> [Document extract]
---

Once mature, Monstera regularly produces enormous leaves nearly a metre across, on a thick rhizome attached to the tree. The axes it produces are very short, so that the plant always remains at the same height.
Colourful inflorescences periodically appear at the leaf axils, depending on how fast the plant is growing. Once it reaches the appropriate height to start reproducing, it puts out adventitious roots that extend down to the ground. This means that the main stem attached to the soil can break without affecting the plant’s growth. Philodendron shares this growth habit.
The reproductive organ: little-known flowers
While Aroids are widely known for their ornamental foliage, the same cannot be said of their flowers, which are most often hidden beneath the leaves or simply never develop.
Flowering in Aroids is so unfamiliar that people sometimes assume that the inflorescence of a Diffenbachia, for instance, is an anomaly.
And yet, when examined under a microscope, an Aroid flower contains a hidden world of shapes and colours.
What some would typically call a “flower” is in fact an inflorescence composed of numerous individual flowers, as in Asteraceae, except that, instead of being borne on a flattened axis, Aroid flowers are clustered along a long central spike, or column, and surrounded by an often colourful bract, called a spathe. The flowers and spike form the spadix.
Depending on the genus, the spadix can hold from two to more than 2,000 flowers. The miniscule inflorescences of Lemna minor, a plant native to Quebec, contain only three flowers, whereas some of the Anthurium in the Garden’s collections have been known to have close to 2,500, according to the Garden’s botanists.

---

Source data:
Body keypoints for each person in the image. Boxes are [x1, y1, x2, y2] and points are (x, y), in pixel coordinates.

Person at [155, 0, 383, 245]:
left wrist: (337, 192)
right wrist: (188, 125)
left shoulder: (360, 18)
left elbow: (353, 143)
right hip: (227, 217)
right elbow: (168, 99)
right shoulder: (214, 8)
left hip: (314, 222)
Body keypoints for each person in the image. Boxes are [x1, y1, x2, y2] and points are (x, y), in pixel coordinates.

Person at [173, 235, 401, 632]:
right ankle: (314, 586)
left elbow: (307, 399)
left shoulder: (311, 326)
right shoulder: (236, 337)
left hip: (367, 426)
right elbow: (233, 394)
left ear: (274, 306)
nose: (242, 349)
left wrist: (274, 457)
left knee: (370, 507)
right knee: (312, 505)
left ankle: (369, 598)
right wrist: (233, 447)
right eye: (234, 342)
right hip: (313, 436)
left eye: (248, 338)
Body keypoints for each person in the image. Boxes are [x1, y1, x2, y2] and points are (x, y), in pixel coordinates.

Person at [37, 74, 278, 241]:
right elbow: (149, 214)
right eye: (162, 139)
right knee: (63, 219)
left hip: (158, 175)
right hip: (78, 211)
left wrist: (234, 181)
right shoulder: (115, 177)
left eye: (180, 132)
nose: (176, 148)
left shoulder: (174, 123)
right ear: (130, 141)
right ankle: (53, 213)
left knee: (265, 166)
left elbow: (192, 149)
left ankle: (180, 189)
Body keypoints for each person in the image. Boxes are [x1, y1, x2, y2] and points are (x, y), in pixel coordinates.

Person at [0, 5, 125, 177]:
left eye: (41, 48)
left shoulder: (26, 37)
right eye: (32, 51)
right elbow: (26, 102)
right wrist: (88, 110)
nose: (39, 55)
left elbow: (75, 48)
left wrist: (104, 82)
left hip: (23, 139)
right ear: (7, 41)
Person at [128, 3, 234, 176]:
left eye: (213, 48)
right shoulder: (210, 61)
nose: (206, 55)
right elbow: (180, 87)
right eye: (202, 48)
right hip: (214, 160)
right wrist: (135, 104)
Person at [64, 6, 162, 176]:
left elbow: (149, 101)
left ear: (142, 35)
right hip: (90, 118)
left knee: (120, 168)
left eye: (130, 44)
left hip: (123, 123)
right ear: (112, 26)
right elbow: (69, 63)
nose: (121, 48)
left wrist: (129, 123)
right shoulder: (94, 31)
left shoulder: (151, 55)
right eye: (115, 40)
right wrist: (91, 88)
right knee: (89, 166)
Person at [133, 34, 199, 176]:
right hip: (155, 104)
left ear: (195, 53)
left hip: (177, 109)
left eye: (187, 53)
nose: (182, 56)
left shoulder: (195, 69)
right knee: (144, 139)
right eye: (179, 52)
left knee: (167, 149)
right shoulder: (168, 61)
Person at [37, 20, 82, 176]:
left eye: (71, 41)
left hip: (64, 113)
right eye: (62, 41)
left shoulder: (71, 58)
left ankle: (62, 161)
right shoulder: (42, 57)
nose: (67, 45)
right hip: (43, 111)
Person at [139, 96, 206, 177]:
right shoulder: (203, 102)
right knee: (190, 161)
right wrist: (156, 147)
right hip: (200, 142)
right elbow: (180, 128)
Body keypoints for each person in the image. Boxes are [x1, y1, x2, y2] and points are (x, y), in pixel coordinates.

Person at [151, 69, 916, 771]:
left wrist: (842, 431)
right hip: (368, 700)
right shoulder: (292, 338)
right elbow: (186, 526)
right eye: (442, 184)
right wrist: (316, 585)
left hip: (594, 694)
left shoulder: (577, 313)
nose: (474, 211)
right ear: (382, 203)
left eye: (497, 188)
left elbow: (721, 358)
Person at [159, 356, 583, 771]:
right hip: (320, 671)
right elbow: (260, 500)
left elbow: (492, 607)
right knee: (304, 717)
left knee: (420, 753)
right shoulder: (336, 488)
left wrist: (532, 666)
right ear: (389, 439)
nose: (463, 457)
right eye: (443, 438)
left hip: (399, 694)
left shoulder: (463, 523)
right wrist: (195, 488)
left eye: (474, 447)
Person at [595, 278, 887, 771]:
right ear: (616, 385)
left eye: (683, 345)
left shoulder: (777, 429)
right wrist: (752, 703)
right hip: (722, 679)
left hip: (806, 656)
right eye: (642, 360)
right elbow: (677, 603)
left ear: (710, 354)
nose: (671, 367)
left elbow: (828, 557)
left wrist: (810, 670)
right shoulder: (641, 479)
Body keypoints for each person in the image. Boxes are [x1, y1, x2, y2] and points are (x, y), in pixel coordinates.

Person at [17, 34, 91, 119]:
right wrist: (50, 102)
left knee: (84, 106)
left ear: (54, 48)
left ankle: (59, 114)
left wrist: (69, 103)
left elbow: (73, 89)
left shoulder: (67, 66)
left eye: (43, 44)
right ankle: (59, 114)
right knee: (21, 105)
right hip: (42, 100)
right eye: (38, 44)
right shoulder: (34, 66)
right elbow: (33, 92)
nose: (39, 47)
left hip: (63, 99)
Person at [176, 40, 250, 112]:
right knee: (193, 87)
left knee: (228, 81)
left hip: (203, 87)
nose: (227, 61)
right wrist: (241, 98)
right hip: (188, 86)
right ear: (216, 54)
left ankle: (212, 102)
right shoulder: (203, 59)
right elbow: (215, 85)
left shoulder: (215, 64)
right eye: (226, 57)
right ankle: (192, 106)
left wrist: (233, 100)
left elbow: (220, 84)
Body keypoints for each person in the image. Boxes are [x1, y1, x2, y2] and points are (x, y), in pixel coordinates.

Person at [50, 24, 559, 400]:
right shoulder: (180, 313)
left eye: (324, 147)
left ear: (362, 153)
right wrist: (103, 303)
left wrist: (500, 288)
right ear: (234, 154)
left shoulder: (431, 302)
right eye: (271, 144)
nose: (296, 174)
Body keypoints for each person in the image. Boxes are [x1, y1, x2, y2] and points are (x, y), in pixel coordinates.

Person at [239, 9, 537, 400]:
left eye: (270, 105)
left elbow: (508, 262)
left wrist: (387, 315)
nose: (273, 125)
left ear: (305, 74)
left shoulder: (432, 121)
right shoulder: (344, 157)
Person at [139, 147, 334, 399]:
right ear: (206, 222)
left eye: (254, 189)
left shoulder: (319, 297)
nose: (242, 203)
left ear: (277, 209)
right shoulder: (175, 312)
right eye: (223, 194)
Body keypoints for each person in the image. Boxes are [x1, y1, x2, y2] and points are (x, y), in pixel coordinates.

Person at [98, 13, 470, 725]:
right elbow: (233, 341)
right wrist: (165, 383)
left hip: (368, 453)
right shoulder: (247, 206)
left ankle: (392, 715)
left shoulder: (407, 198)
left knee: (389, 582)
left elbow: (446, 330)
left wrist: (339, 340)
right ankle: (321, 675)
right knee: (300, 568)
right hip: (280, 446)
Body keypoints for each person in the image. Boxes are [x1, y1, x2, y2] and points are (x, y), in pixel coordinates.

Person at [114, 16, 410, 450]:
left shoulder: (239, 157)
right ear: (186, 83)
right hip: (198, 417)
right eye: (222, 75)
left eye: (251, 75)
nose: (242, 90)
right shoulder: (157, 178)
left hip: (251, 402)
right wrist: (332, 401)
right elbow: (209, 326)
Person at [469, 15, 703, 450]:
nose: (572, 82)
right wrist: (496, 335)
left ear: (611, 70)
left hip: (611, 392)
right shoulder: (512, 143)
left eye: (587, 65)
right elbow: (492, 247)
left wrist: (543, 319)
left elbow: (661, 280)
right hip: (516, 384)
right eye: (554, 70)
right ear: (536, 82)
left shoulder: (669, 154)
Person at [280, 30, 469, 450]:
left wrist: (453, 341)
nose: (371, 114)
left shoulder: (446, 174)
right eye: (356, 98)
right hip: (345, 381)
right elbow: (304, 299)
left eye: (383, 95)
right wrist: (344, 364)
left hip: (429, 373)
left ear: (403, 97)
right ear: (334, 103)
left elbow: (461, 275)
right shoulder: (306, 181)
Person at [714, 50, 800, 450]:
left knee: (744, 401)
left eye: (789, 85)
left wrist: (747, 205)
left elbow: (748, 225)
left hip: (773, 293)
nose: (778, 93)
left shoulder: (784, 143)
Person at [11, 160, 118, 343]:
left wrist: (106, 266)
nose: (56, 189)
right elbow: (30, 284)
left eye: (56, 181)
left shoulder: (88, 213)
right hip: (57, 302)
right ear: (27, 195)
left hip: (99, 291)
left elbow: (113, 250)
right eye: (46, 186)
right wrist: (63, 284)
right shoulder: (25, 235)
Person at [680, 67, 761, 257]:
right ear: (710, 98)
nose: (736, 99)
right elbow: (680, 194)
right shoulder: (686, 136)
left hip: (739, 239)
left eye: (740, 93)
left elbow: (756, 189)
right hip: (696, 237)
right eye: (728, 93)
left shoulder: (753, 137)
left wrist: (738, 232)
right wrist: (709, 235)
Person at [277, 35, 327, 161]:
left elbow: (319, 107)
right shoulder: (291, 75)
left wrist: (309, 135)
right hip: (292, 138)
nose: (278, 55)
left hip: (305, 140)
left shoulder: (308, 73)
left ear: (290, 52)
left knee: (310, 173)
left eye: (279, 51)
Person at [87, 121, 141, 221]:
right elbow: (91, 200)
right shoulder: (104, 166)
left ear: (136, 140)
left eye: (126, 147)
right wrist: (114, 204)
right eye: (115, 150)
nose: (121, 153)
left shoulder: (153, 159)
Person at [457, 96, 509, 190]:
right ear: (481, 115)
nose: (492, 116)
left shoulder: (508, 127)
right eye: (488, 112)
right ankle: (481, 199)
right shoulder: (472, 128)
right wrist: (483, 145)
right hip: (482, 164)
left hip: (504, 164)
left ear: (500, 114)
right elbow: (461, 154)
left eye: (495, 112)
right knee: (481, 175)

---

> [Requirement 1]
Answer these questions about the text on Aroid plants:
(a) How wide can the leaves of a mature Monstera be?
(b) What is the often colorful bract that surrounds Aroid flowers called?
(c) How many flowers do the inflorescences of Lemna minor contain?
> [Requirement 2] Carry on the text about Aroid plants after its final sentence.

> [Task result 1]
(a) Nearly a metre across.
(b) A spathe.
(c) Three.

> [Task result 2]
The spadix looks roughly like a cylinder covered with rhombuses. In fact, each rhombus represents one flower consisting of a pistil and 4 stamens, with 4 tepals forming its edges. The 4 stamens are hidden within the tepals.They are usually visible only during anthesis, when the yellow or white swollen pollen sacs contrast with the green or burgundy tepals.
Some species occasionally produce a tiny drop of a sticky substance on the tip of the stigma. This is a secretion from the pistil designed to attract insects.
Fruiting in Anthurium begins with the development of the pistil, the female reproductive organ; tiny bumps appear on the surface of the previous spadix. As they grow, the fruits acquire their globular shape and characteristic colouring. The fruits, which in the botanical sense are berries like blueberries, are generally white, orange or red. Since each flower can bear only one fruit, a spadix will have as many fruits as there are pollinated flowers. What one sees on Anthurium and other Aroids, during fructification, is not one fruit but dozens or even hundreds of fruits.
But don’t expect to see flowers like these on all Aroids. In fact, while fructification is consistent within the family, the structure of the flower can vary considerably.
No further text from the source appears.